Plus this crony socialism makes it easier to justify the two class society socialism inevitably creates. The privileged socialist elites move between government and big corporate upper management, and in the process make themselves wealthy and powerful. Everyone else is sentenced to what is essentially a lower middle class life. The ruling European aristocracy and pre-20th century elites never really went away. The smarter ones transformed themselves into neo-socialists.farsighted on March 24, 2014 at 9:13 PM

You pegged it. Another good example of cronyism, there once was a “senator” who had the portfolio for tourism to Berlin. There were 3 govt employees that worked in the office. If anyone or any organization contacted them about visiting Berlin, they’d send brochures and booklets for free. They even had some cool posters for free. When the senator retired, the Berlin Government suddenly decided that maintaining the office was uneconomical and shut down the office. Bam. Three employees who loved their job didn’t have one anymore. According to one of them, a consolation job in another dept paid less and sucked but he took it. Another took unemployment instead.

90 days after the shutdown, Berlin proudly announced that there a new organization was being stood upto promote Berlin. Berlin was going to go into public/private partnership with the retired senator. This GSE would leverage the 21st century and yada yada. They set up with a chic suite of offices at a premier address.

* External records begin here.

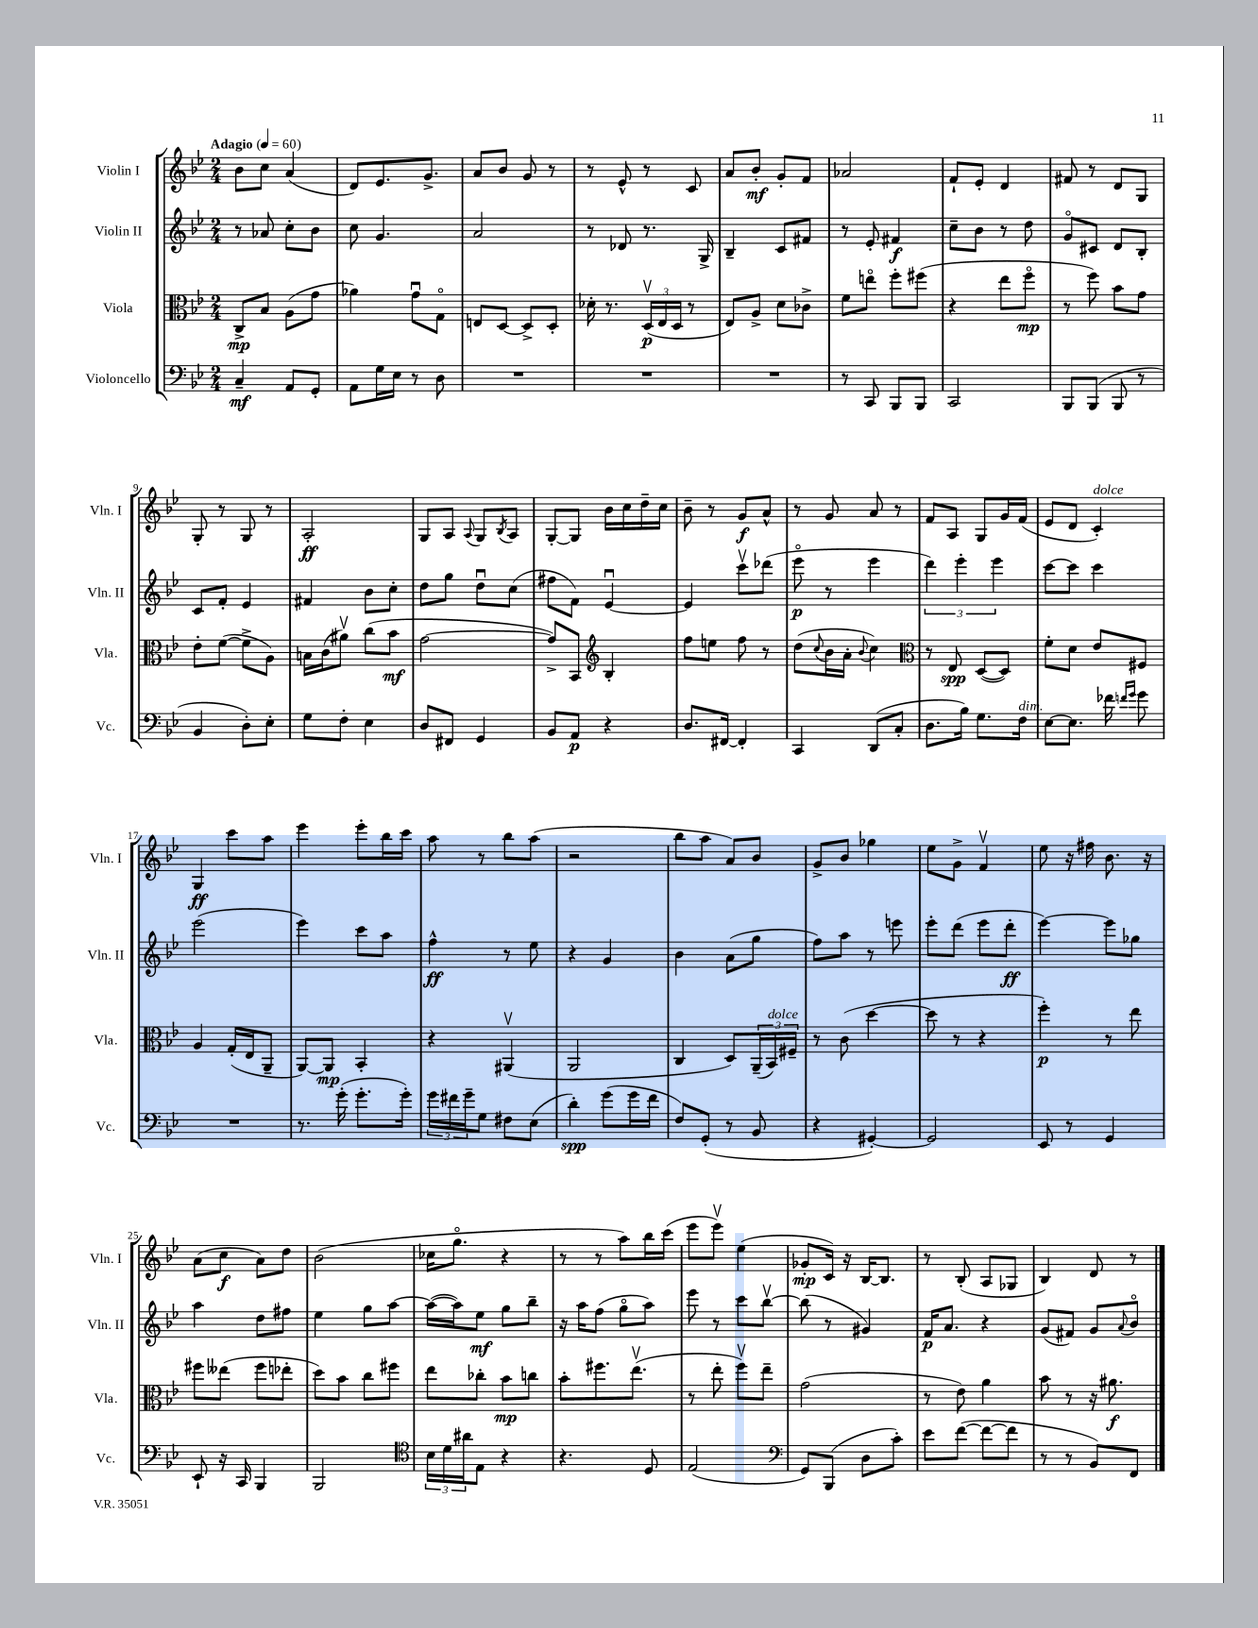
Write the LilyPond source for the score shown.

<<
\new StaffGroup <<
\new Staff = "s0" \with { instrumentName = "Violin I" shortInstrumentName = "Vln. I" } {
    \clef treble \key bes \major \numericTimeSignature \time 2/4 \tempo "Adagio" 4 = 60
    bes'8 c''8 a'4( |
    d'8) ees'8. g'8.-> |
    a'8 bes'8 g'8 r8 |
    r8 ees'8-^ r8 c'8 |
    a'8 bes'8-.\mf g'8-. f'8 |
    aes'2 |
    f'8-! ees'8-. d'4 |
    fis'8 r8 d'8 g8 |
    g8-. r8 g8 r8 |
    a2-.\ff |
    g8 a8 \appoggiatura { a8 } g8 \acciaccatura { bes8 } a8 |
    g8~-. g8 bes'16 c''16 d''16-- c''16 |
    bes'8-- r8 g'8\f a'8-^ |
    r8 g'8 a'8 r8 |
    f'8 a8 g8 g'16 f'16( |
    ees'8 d'8 c'4-.^\markup { \italic "dolce" }) |
    g4\ff c'''8 a''8 |
    ees'''4 ees'''8-. bes''16 c'''16 |
    a''8 r8 bes''8 a''8( |
    r2 |
    bes''8 a''8 a'8) bes'8 |
    g'8-> bes'8 ges''4 |
    ees''8 g'8-> f'4\upbow |
    ees''8 r16 fis''16 bes'8. r16 |
    a'8( c''8\f a'8) d''8 |
    bes'2( |
    ces''16 g''8.\flageolet r4 |
    r8 r8 a''8) bes''16 c'''16( |
    ees'''8 ees'''8\upbow) ees''4( |
    ges'8-.\mp c'16) r16 bes16~ bes8. |
    r8 bes8-.( a8 ges8 |
    bes4) d'8 r8 \bar "|." |
}
\new Staff = "s1" \with { instrumentName = "Violin II" shortInstrumentName = "Vln. II" } {
    \clef treble \key bes \major \numericTimeSignature \time 2/4
    r8 aes'8 c''8-. bes'8 |
    c''8 g'4. |
    a'2 |
    r8 des'8 r8. g16-> |
    bes4-- c'8 fis'8 |
    r8 ees'8-. fis'4\f |
    c''8-- bes'8 r8 d''8 |
    g'8\flageolet cis'8 d'8 bes8-. |
    c'8 f'8-. ees'4 |
    fis'4 bes'8 c''8-. |
    d''8 g''8 d''8\downbow c''8( |
    fis''8 f'8) ees'4~\downbow |
    ees'4 c'''8\upbow des'''8( |
    ees'''8\flageolet\p r8 ees'''4 |
    \tuplet 3/2 { d'''4) ees'''4-. ees'''4 } |
    c'''8~ c'''8 c'''4 |
    ees'''2( |
    ees'''4) c'''8 a''8 |
    f''4-^\ff r8 ees''8 |
    r4 g'4 |
    bes'4 a'8( g''8 |
    f''8) a''8 r8 e'''8 |
    ees'''8-. d'''8( ees'''8 d'''8-.\ff |
    ees'''4~) ees'''8 ges''8 |
    a''4 d''8 fis''8 |
    ees''4 g''8 a''8~ |
    a''16~( a''16) ees''8\mf g''8 bes''8-- |
    r16 a''16 f''8( g''8\flageolet a''8) |
    ees'''8 r8 c'''8 bes''8~\upbow |
    bes''8( r8 gis'4) |
    f'16\p a'8. r4 |
    g'8( fis'8) g'8 \appoggiatura { a'8 } bes'8\flageolet \bar "|." |
}
\new Staff = "s2" \with { instrumentName = "Viola" shortInstrumentName = "Vla." } {
    \clef alto \key bes \major \numericTimeSignature \time 2/4
    c8->\mp bes8 a8( g'8 |
    aes'4) g'8\downbow g8\flageolet |
    e8 d8~ d8-> d8-. |
    des'16-. r8. \tuplet 3/2 { d16\upbow\p( ees16 d16 } r8 |
    ees8) a8-> d'8 ces'8-> |
    f'8 e''8\flageolet f''8-. fis''8( |
    r4 ees''8 f''8\flageolet\mp |
    r8 f''8) bes'8 g'8 |
    ees'8-. f'8~( f'8-> a8) |
    b16 c'16( ais'8\upbow) c''8( bes'8\mf |
    g'2~ |
    g'8->) bes,8 \clef treble bes4-. |
    f''8 e''8 f''8 r8 |
    d''8( \appoggiatura { c''8 } bes'16 a'16-. \appoggiatura { bes'8 } c''4) |
    \clef alto r8 ees8\spp d8~( d8) |
    f'8-. d'8 ees'8 fis8 |
    a4 g16-.( ees16 a,8-- |
    a,8~) a,8\mp bes,4-. |
    r4 ais,4\upbow( |
    a,2 |
    c4 d8) \tuplet 3/2 { a,16--( bes,16^\markup { \italic "dolce" }) fis16-- } |
    r8 c'8( d''4~ |
    d''8 r8 r4 |
    f''4-.\p) r8 ees''8 |
    fis''8 eeses''8( fis''8 ees''8-. |
    d''8) bes'8 c''8 fis''8 |
    ees''8 ces''8-. bes'8\mp c''8 |
    bes'8-. fis''8. ees''8.\upbow( |
    r8 ees''8-. f''8\upbow) ees''8-- |
    g'2( |
    r8 ees'8) a'4 |
    bes'8 r8 r16 ais'8.\f \bar "|." |
}
\new Staff = "s3" \with { instrumentName = "Violoncello" shortInstrumentName = "Vc." } {
    \clef bass \key bes \major \numericTimeSignature \time 2/4
    c4--\mf a,8 g,8-. |
    a,8 g16 ees16 r8 d8 |
    R2 |
    R2 |
    R2 |
    r8 c,8 bes,,8 bes,,8 |
    c,2 |
    bes,,8 bes,,8( bes,,8 r8 |
    bes,4 d8-.) ees8-. |
    g8 f8-. ees4 |
    d8 fis,8 g,4 |
    bes,8 a,8\p r4 |
    d8. fis,16~ fis,4-. |
    c,4 d,8( c8-. |
    d8. bes16) g8. f16^\markup { \italic "dim." } |
    ees8~ ees8. fes'16 \grace { f'16 g'16 } g'8 |
    R2 |
    r8. g'16-.( g'8.-. g'16-.) |
    \tuplet 3/2 { g'16 fis'16 g'16-- } g8 fis8 ees8( |
    d'4-.\spp) g'8( g'16 f'16 |
    f8) g,8-.( r8 bes,8 |
    r4 gis,4~-.) |
    gis,2 |
    ees,8 r8 g,4 |
    ees,8-! r16 c,16 bes,,4 |
    bes,,2 |
    \clef tenor \tuplet 3/2 { bes16 d'16 ais'16 } ees8 r4 |
    r4. d8 |
    ees2( |
    \clef bass g,8) bes,,8( d8 c'8-.) |
    ees'8 f'8~( f'8~ f'8 |
    r8 r8 bes,8) f,8 \bar "|." |
}
>>
>>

Berlin wound up contributing triple the annual budget of the old public entity. And oh, no more free brochures, booklets or even posters. Even though the senator used to see the staff often and knew them all by name, none of them were invited to partake in his bounty. And the local tourism industry now had to pay to play in his “Berlin’s Official Tourism Bureau”. Last i checked, a few years after the transformation, folks in the industry were grumbling because they weren’t seeing a ROI commensurate with the added fees. But the senator’s powerful and had friends so what could they do about it?. Ain’t cronyism grand.

AH_C on March 24, 2014 at 11:06 PM

B$T coins.

Sherman1864 on March 24, 2014 at 11:49 PM

Sweden is quite friendly and has a good standard of living. Plus meatballs.

antisense on March 25, 2014 at 9:30 AM

I doubt the US would fare a lot better, at least among people trying to start business in certain states. Think Uber, AirBnB, and anything new that goes up against an entrenched cartel.